Department of Biological and Geological Sciences, Faculty of Education, Ain Shams University, Cairo, Egypt.
Department of Microbial Molecular Biology, Agricultural Genetic Engineering Research Institute (AGERI), Agricultural Research Center (ARC), Giza, Egypt.
Probiotics Antimicrob Proteins. 2018 Jun;10(2):201-209. doi: 10.1007/s12602-017-9350-2.
Aflatoxins are a large group of highly toxic, mutagenic, and carcinogenic mycotoxins produced by specific species of fungi. Potential contamination of food commodities by these compounds causes extensive damage that lead to great economic losses. This study explored the potential use of antifungal compounds, produced by Lactobacillus brevis and Lactobacillus paracasei, for growth inhibition and subsequent aflatoxin B1 production from select strains of Aspergillus flavus and Aspergillus parasiticus. Lactobacilli strains were isolated from traditional Egyptian dairy products, whereas fungal strains were isolated from infected cereal seeds. There were noticeable decreases in mycelium biomass and aflatoxin production as well. L. brevis exhibited the highest reduction of aflatoxin B1 production by A. flavus and A. parasiticus, 96.31 and 90.43%, respectively. The concentrations of amino acids of the antifungal compound produced by L. brevis were significantly higher than that produced by L. paracasei. Asparagine, glutamine, glycine, alanine, and leucine were the most concentrated amino acids for both strains. The antifungal compounds produced by L. brevis and L. paracasei were active in a wide range of pH, heat stable and inactivated by proteolytic enzymes (protease K and trypsin A). The expression of Omt-A gene that involved in the later step of aflatoxin production was evaluated by real-time PCR. There was a vigorous reduction at transcriptional level of Omt-A gene observed in A. flavus that is treated by L. brevis and L. paracasei (80 and 70%, respectively). However, the reduction of Omt-A gene observed in A. parasiticus that is treated by L. brevis and L. paracasei was 64.5 and 52%, respectively. Treating maize seeds with antifungal compounds exhibited great efficiency in controlling fungal infection and increasing seed germination. The results confirmed that lactic acid bacteria are a promising strategy to control food contamination of fermented food and dairy products.

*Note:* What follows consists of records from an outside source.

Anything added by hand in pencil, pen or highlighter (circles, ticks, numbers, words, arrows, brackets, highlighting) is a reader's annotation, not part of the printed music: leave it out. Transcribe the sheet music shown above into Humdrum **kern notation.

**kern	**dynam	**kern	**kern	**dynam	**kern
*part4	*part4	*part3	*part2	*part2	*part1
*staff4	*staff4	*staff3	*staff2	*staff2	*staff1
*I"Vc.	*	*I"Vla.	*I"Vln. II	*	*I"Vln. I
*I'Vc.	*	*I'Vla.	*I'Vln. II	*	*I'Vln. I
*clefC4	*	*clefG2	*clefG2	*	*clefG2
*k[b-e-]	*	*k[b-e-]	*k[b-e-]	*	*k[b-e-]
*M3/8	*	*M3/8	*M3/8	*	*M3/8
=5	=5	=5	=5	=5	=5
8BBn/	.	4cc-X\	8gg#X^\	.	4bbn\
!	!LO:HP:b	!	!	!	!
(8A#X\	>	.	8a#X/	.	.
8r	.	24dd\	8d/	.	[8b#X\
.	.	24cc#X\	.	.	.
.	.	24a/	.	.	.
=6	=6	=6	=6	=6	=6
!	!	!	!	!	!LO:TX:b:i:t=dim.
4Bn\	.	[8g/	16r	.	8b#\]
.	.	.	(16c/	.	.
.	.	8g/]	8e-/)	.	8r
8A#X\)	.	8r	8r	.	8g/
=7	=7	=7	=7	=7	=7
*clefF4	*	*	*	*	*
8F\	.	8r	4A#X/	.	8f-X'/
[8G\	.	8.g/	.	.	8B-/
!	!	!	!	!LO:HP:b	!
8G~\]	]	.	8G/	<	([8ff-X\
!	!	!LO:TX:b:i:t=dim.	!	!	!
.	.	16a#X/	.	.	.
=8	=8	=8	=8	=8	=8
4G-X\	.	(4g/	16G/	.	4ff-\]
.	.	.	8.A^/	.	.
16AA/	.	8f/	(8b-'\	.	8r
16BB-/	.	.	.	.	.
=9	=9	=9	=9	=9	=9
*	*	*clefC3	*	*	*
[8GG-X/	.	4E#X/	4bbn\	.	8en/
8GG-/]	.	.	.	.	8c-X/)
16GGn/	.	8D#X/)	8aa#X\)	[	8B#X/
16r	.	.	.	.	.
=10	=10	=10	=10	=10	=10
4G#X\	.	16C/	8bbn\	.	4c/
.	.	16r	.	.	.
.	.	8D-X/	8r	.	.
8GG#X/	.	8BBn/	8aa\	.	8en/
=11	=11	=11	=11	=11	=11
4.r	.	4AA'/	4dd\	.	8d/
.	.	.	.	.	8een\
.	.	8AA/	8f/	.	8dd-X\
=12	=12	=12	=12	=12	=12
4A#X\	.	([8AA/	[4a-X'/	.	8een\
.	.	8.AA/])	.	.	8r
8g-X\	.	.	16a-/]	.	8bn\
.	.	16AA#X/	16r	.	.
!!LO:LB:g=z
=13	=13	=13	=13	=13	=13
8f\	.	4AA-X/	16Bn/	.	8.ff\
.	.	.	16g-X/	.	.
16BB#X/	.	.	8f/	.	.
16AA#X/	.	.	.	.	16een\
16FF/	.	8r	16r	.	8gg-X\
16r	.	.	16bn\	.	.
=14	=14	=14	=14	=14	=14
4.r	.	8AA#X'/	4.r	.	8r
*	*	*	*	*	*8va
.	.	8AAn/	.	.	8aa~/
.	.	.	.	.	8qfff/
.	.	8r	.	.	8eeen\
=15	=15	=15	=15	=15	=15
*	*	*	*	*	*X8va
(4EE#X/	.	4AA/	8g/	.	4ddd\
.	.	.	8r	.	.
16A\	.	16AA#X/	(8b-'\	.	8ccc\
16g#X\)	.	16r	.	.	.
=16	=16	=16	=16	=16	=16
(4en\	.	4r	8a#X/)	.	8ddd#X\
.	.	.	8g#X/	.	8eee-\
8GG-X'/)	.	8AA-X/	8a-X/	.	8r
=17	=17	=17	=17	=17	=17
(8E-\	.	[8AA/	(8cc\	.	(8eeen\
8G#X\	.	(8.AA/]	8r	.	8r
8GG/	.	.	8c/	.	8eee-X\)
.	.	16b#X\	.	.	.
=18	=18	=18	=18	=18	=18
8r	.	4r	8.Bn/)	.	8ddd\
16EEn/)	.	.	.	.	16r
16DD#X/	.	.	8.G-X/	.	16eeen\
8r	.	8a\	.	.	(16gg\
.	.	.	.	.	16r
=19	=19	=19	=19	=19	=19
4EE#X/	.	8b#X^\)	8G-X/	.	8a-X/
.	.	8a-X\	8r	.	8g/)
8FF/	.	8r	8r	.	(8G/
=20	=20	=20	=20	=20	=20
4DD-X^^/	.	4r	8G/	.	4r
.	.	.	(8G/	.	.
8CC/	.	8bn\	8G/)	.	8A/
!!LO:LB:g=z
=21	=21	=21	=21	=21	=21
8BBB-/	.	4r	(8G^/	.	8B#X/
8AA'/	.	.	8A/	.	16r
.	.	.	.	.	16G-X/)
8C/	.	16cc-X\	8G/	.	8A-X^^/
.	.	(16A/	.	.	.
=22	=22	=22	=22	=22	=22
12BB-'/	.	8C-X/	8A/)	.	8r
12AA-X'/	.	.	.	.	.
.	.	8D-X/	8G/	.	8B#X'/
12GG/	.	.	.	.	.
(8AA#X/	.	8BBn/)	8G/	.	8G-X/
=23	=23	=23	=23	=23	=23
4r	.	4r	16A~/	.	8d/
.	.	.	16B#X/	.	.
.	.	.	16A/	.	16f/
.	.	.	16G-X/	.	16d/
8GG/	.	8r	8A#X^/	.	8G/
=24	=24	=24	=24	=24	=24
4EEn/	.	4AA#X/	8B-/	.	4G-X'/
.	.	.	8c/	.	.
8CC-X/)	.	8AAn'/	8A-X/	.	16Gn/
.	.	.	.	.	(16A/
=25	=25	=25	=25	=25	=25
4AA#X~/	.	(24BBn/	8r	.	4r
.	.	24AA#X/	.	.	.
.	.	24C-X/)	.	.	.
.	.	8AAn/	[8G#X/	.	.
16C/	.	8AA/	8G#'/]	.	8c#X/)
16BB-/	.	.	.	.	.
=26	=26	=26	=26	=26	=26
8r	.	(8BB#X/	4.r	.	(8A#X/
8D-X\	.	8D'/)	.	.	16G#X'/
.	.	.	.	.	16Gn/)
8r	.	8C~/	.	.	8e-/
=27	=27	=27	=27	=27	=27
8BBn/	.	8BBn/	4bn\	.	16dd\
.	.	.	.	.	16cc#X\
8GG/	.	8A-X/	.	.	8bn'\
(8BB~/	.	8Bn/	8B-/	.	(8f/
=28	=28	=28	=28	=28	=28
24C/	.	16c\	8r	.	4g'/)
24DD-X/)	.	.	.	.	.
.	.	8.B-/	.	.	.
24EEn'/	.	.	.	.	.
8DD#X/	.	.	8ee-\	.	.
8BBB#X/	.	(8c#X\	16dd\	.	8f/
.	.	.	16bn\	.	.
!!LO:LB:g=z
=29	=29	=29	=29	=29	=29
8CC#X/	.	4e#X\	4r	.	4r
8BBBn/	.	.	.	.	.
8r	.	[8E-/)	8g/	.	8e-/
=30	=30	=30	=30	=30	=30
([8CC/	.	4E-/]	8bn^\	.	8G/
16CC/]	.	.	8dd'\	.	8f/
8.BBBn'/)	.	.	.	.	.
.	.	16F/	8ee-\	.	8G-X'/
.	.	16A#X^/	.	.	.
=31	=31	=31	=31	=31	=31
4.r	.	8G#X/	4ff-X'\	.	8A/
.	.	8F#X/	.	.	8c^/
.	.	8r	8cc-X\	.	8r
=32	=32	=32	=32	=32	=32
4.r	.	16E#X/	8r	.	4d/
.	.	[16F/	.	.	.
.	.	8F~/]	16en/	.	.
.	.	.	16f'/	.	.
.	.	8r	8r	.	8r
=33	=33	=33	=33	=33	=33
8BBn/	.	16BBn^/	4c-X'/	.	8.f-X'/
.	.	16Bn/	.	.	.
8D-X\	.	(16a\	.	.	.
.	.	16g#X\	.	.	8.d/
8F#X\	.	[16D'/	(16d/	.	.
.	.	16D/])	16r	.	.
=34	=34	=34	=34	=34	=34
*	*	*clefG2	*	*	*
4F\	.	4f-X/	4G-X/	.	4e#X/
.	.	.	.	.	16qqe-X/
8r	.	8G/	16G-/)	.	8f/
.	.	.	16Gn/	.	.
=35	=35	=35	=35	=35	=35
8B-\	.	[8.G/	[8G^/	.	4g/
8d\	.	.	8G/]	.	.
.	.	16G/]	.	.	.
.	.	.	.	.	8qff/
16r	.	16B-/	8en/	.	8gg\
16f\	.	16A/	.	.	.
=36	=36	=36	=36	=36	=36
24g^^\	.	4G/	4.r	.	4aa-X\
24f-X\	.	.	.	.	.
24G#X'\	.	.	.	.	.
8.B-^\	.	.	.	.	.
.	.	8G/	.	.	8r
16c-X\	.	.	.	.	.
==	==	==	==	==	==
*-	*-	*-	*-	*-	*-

黄曲霉毒素是一类由特定真菌物种产生的具有高毒性、致突变性和致癌性的大型真菌毒素。这些化合物可能会污染食品,造成广泛的损害,导致巨大的经济损失。本研究探讨了使用短乳杆菌和副干酪乳杆菌产生的抗真菌化合物来抑制生长,并随后抑制特定的黄曲霉和寄生曲霉产生黄曲霉毒素 B1。短乳杆菌菌株从传统的埃及乳制品中分离出来,而真菌菌株则从受感染的谷物种子中分离出来。发现菌丝体生物量和黄曲霉毒素的产生也明显减少。短乳杆菌对黄曲霉和寄生曲霉的黄曲霉毒素 B1 抑制作用最强,分别为 96.31%和 90.43%。短乳杆菌产生的抗真菌化合物的氨基酸浓度明显高于副干酪乳杆菌。天冬酰胺、谷氨酰胺、甘氨酸、丙氨酸和亮氨酸是两种菌株中最集中的氨基酸。短乳杆菌和副干酪乳杆菌产生的抗真菌化合物在 pH 值范围广泛、热稳定且被蛋白水解酶(蛋白酶 K 和胰蛋白酶 A)失活。通过实时 PCR 评估了参与黄曲霉毒素产生后期步骤的 Omt-A 基因的表达。用短乳杆菌和副干酪乳杆菌处理的黄曲霉,Omt-A 基因在转录水平上的表达明显减少(分别为 80%和 70%)。然而,用短乳杆菌和副干酪乳杆菌处理的寄生曲霉的 Omt-A 基因减少分别为 64.5%和 52%。用抗真菌化合物处理玉米种子,在控制真菌感染和提高种子发芽率方面效果显著。研究结果证实,乳酸菌是控制发酵食品和乳制品食品污染的一种很有前景的策略。